→ What is being asked
Copy out the data from the line containing "concept by Sandra" through the line containing "Images: Nina-Maria Glahé", replacing "reading glasses" with "reading spectacles" and leaving everything else unchanged.

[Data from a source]
□ □ □ □
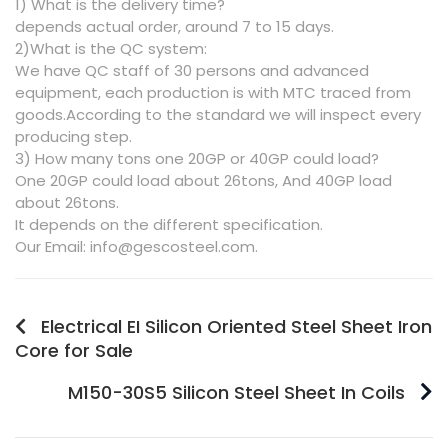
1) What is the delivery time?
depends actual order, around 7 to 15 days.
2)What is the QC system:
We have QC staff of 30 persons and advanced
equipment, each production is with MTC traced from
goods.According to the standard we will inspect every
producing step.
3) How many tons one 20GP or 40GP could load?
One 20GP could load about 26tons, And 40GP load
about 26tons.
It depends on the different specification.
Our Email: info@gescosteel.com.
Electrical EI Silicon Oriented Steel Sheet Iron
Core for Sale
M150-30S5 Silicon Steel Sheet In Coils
□ □ □ □
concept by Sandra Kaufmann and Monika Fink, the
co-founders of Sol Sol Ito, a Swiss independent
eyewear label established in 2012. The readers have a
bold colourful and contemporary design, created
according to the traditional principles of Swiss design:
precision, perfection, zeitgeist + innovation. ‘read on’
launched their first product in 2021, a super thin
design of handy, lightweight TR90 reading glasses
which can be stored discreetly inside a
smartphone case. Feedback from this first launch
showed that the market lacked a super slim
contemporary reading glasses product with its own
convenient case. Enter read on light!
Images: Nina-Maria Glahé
□ □ □ □
→ Expected answer
concept by Sandra Kaufmann and Monika Fink, the
co-founders of Sol Sol Ito, a Swiss independent
eyewear label established in 2012. The readers have a
bold colourful and contemporary design, created
according to the traditional principles of Swiss design:
precision, perfection, zeitgeist + innovation. ‘read on’
launched their first product in 2021, a super thin
design of handy, lightweight TR90 reading spectacles
which can be stored discreetly inside a
smartphone case. Feedback from this first launch
showed that the market lacked a super slim
contemporary reading spectacles product with its own
convenient case. Enter read on light!
Images: Nina-Maria Glahé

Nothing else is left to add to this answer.